TEXT SEGMENT ▸
################
Oil is used mainly in the start-up phase of power plants and in small heat boilers. Oil accounts for about half a per cent of Fortum’s energy sources. Oil is a fossil fuel, so its environmental impacts are comparable to those of coal. 


Peat accounts for about half a per cent of Fortum’s energy sources. Peat is combusted in Finland and in Estonia, where it is a domestic energy source. 

In Finland, peat has been defined as a slowly renewing biomass fuel. Even though peat is not a fossil fuel, it is treated in the same way as fossil fuels in climate policy. Peat-based fuel generates more greenhouse gas emissions than coal.

In addition to carbon dioxide, peat combustion also releases sulphur and nitrogen oxides as well as particles. Some methane is formed during the storage of peat. The ash generated in peat combustion can be used in earthwork, for example. The recycling of the ash is limited by the heavy metals that accumulate in the ash and in some cases the radioactivity. 


Uranium fuel accounts for about 20% of the fuels acquired for Fortum’s own energy production. Uranium is a heavy and weakly radioactive element. Its symbol is U and its atomic number 92. In nature, uranium consists of three isotopes: 238U (99.28%), 235U (0.71%) and 234U (0.005%). Only nuclei of the isotope 235U have an inherent ability for fission when they are bombarded with neutrons. The energy released in this reaction is utilised in nuclear power plants.

Uranium fuel production is a multi-step process. Natural uranium is excavated from the bedrock and is concentrated like other ores. The uranium concentrate is converted into a gaseous form and enriched in special enrichment plants to increase the 235U proportion. The enriched uranium is converted into solid uranium oxide, which is then compressed into fuel pellets. The fuel pellets are loaded into fuel rods that are then grouped together into fuel assemblies for use in reactors.
################
MATERIAL SHOWN ▸
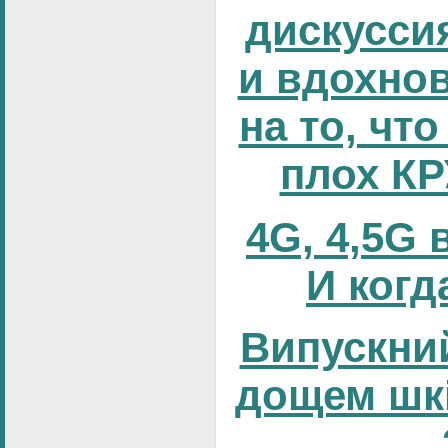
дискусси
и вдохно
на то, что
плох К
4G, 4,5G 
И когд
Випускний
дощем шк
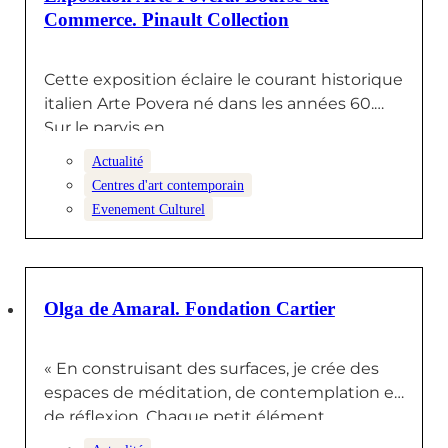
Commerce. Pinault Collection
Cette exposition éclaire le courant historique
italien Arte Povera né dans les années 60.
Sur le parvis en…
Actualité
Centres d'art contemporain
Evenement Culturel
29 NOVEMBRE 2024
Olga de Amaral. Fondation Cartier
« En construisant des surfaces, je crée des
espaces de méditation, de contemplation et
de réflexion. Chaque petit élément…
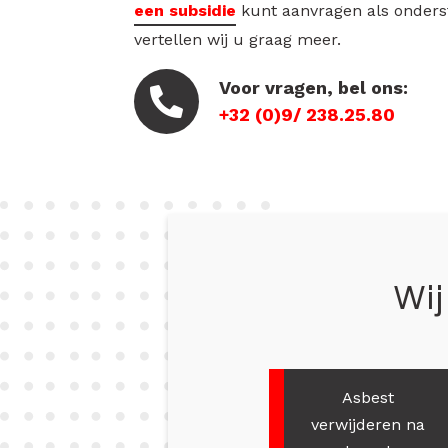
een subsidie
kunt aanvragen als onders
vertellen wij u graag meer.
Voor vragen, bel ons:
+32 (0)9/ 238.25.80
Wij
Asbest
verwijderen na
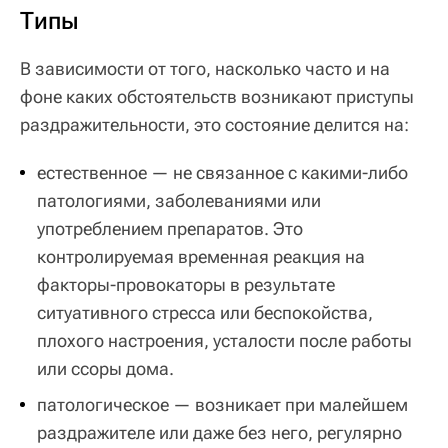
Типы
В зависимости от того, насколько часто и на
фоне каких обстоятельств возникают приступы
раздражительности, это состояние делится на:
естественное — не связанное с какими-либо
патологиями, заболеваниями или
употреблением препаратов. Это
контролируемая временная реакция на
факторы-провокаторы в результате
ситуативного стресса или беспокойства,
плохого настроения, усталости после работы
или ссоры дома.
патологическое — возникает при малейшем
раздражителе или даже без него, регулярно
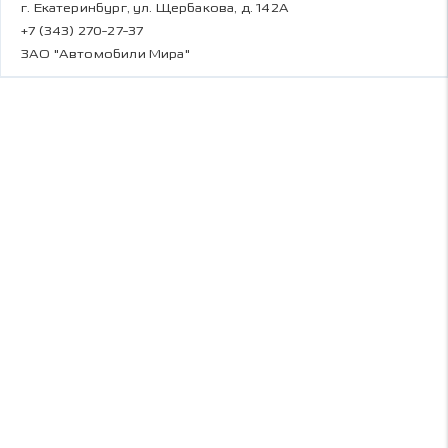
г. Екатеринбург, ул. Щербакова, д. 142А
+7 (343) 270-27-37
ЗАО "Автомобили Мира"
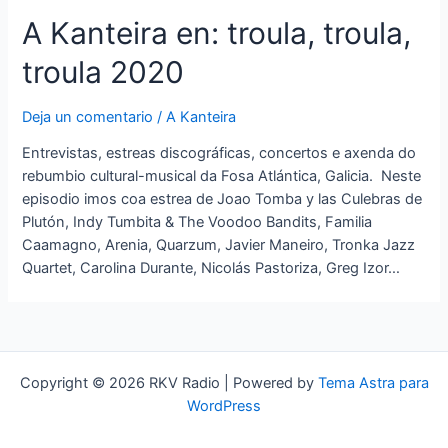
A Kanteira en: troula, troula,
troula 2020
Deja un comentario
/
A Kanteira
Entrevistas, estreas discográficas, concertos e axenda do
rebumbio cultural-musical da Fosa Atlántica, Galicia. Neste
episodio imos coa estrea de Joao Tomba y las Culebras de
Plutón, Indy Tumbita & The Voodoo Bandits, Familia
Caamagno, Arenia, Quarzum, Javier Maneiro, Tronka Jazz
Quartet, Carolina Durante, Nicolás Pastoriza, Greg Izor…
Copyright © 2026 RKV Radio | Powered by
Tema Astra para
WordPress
################
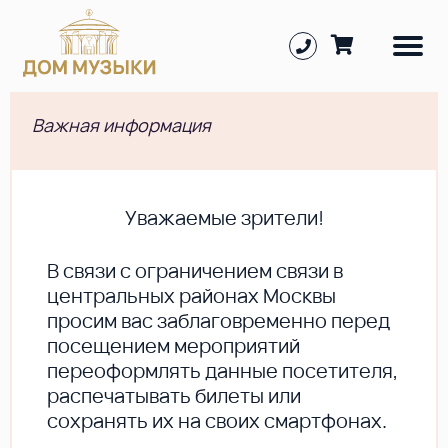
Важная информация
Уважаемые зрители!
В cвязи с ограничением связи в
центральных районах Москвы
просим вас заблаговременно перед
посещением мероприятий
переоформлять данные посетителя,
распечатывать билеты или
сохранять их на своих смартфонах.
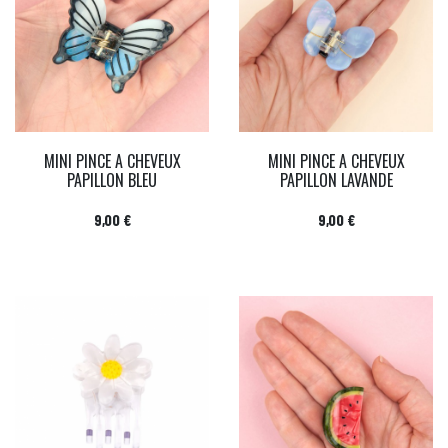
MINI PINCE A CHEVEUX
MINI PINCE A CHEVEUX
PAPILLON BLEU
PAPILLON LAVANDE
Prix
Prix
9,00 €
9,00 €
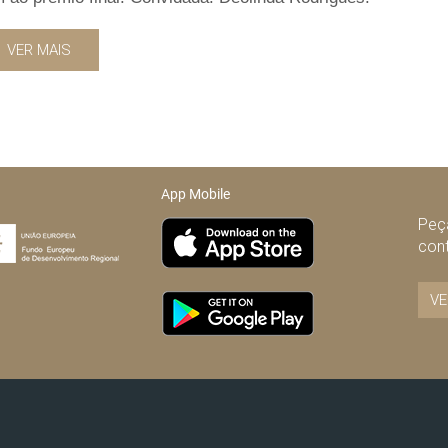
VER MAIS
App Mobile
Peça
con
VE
################
DESCRIPTION OF THE TASK ▸
Answer these questions from the text on Fortum's fuels above:
(a) What share of Fortum's energy sources does oil account for?
(b) In which two countries is peat combusted?
(c) What is the atomic number of uranium?

ANSWER SPACE ▸
(a) About half a per cent.
(b) Finland and Estonia.
(c) 92.